Umieram…
Od tygodnia kicham, smarkam ale to co dzieje się ze mną przez ostatnie 2 dni, przeszło moje najśmielsze oczekiwanie.
Nos czerwony i obstrupiały, oczy czerwone i podpuchnięte. Obłęd.
Najgorsze jest to, że lekarz nie pozwolił mi brać żadnych lekarstw.
Jak jest u was?

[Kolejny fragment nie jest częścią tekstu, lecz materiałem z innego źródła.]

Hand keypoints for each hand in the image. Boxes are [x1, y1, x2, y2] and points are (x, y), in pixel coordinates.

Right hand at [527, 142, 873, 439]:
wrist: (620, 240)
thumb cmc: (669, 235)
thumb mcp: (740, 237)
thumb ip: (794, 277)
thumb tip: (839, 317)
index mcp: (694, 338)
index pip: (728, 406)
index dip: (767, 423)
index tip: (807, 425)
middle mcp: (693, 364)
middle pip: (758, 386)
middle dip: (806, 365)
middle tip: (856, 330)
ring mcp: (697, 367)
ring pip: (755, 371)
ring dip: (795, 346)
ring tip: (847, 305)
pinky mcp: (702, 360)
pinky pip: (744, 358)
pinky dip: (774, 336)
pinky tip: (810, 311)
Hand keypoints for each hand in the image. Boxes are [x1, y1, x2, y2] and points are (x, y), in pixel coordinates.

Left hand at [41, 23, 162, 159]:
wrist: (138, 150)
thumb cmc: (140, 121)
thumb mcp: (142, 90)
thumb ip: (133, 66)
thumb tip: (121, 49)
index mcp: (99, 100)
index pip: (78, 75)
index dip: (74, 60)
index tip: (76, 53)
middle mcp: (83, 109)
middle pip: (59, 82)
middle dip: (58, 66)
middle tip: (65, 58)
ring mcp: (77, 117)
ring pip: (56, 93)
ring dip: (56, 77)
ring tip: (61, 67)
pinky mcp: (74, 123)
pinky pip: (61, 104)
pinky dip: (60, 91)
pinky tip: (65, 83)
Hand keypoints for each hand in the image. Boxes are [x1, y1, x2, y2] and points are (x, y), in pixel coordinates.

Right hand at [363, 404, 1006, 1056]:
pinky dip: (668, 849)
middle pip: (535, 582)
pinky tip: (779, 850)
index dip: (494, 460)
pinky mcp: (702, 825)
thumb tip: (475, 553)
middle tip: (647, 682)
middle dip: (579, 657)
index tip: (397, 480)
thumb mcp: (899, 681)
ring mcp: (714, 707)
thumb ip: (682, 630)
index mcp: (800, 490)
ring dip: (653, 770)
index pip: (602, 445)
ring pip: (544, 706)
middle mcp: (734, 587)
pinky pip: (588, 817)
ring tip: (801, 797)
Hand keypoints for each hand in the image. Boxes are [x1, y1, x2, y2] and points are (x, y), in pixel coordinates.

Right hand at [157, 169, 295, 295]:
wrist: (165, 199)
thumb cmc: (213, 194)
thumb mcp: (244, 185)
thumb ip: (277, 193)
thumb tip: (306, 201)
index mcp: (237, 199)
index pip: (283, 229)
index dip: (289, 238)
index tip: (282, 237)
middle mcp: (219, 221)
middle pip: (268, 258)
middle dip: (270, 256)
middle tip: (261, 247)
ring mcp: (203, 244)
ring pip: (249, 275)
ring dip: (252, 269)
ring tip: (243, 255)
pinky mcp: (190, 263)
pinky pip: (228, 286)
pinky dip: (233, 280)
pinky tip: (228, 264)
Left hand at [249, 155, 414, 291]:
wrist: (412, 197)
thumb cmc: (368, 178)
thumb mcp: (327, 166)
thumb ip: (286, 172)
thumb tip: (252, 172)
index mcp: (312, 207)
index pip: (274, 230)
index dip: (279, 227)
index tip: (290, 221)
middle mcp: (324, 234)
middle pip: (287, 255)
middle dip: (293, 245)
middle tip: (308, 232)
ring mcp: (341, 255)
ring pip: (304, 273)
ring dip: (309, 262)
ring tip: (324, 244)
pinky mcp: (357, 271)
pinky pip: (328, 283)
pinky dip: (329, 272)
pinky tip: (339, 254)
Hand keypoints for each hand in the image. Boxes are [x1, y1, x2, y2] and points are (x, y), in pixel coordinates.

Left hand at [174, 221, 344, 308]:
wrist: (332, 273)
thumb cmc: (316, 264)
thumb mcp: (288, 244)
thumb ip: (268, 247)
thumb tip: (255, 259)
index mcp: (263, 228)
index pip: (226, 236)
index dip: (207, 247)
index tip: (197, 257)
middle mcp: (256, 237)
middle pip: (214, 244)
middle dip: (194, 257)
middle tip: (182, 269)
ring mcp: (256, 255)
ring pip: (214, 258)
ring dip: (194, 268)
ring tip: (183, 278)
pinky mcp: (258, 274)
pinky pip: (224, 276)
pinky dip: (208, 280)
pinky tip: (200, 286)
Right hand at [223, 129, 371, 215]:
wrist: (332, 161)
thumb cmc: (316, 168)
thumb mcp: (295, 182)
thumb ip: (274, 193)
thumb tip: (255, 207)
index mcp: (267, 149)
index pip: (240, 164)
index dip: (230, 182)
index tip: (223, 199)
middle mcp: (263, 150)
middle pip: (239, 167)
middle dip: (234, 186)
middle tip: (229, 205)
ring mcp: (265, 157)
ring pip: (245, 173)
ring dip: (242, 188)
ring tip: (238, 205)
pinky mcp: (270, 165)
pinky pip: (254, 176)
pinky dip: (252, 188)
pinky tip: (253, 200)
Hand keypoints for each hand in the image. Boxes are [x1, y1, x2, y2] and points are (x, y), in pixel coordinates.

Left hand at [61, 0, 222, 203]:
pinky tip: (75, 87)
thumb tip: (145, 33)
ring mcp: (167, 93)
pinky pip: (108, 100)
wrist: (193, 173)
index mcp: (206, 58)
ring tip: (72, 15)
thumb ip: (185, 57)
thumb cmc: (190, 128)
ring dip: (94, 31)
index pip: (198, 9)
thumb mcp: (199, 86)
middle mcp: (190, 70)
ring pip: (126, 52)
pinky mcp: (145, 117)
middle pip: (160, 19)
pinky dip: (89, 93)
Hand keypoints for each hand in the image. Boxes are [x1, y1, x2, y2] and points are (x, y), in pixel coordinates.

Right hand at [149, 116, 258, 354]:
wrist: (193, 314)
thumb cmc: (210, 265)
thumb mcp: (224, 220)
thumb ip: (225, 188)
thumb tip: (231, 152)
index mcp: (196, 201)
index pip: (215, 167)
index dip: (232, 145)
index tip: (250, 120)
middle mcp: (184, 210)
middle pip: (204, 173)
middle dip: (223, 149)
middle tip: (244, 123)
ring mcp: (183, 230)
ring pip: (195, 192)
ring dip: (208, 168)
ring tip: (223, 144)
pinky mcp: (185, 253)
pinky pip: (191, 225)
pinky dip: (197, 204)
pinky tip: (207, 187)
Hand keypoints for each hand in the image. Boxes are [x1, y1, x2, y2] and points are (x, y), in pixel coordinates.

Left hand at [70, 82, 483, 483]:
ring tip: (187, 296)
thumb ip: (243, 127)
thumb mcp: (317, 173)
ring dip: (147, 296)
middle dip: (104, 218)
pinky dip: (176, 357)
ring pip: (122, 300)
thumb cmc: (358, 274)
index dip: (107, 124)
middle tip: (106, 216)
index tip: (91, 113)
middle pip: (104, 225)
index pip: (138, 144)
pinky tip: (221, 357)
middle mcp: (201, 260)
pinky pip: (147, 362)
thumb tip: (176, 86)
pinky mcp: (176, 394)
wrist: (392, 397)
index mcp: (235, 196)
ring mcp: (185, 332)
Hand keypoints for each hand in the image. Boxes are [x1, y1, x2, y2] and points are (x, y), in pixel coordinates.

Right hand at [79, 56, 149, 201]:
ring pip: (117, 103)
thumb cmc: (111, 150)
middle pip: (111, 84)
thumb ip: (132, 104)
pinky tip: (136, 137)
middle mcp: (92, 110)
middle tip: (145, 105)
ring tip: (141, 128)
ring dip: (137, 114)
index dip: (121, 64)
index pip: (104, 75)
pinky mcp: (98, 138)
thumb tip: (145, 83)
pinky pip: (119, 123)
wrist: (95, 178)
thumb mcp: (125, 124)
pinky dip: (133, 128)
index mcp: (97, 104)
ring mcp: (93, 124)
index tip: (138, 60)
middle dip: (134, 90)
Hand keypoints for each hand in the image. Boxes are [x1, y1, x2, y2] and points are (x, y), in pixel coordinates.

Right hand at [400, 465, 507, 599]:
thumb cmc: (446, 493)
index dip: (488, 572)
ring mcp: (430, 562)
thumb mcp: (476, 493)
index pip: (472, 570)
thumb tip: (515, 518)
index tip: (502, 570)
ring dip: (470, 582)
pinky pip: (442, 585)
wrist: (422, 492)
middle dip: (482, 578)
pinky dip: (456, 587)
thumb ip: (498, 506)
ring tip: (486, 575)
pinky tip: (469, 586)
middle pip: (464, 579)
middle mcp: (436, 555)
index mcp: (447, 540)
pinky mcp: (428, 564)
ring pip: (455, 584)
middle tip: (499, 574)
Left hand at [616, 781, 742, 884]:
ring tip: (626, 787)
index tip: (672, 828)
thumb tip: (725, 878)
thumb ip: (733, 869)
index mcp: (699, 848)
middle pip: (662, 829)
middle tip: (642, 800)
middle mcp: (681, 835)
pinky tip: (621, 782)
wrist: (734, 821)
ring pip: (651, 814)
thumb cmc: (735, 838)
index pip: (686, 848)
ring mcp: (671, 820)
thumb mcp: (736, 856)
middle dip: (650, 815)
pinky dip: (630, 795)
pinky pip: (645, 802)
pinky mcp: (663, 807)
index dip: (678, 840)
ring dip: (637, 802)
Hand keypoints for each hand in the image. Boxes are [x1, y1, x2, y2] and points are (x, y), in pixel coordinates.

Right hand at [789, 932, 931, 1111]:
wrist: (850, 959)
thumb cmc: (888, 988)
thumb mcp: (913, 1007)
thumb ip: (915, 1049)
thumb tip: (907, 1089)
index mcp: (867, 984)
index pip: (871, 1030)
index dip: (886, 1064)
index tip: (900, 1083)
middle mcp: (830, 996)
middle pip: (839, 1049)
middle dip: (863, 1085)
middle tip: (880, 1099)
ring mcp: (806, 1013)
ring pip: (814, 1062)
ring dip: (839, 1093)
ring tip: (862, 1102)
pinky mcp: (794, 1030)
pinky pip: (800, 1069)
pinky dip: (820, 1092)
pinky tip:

Bierzecie to co zawsze, czy łagodzicie objawy czymś innym?
Ja wczoraj pozwoliłam sobie zakropić oczy bo już po prostu nie wytrzymałam.
+ styczniowy ktoś
6 odpowiedzi na pytanie: Alergia… moja zmora
Re: Alergia… moja zmora
w I trymestrze bez problemu na wapnie jechałam, w II właczono mi zyrtec. Krople Visine moglam cały czas stosować.
magda z mlodymi
Re: Alergia… moja zmora
a homeopatyczne mozesz tez caly czas.
magda z mlodymi
Re: Alergia… moja zmora
Wapno na mnie jakoś zbytnio nie działa.
Z homeopatii możesz mi coś konkretnego polecić?
Do lekarza idę dopiero za 2 tyg.
+ styczniowy ktoś
Re: Alergia… moja zmora
a leki działające miejscowo w nosie? Flixonase na przykład? Zapytaj lekarza, mnie przy karmieniu pozwolił.
Asia, H&M
Re: Alergia… moja zmora
No właśnie, jak to jest z tymi lekami na uczulenie w czasie karmienia? Czy można jakieś stosować? Ja całe szczęście do końca ciąży mam już niewiele, ale w czasie karmienia będę mogła coś przyjmować? Czy będę musiała się w maskę zaopatrzyć ?
Renia &
Re: Alergia… moja zmora
ja 2 dni temu konsultowałam się ze znajomym alergologiem, który dla mnie internet przekopał ;-),ale powiedział, że mogę stosować:
– Flixonase albo Buderhin do nosa
– ewentualnie Zyrtec
Mam katar sienny – uczulenie na pyłki, głównie traw i bylicy, ale nie tylko.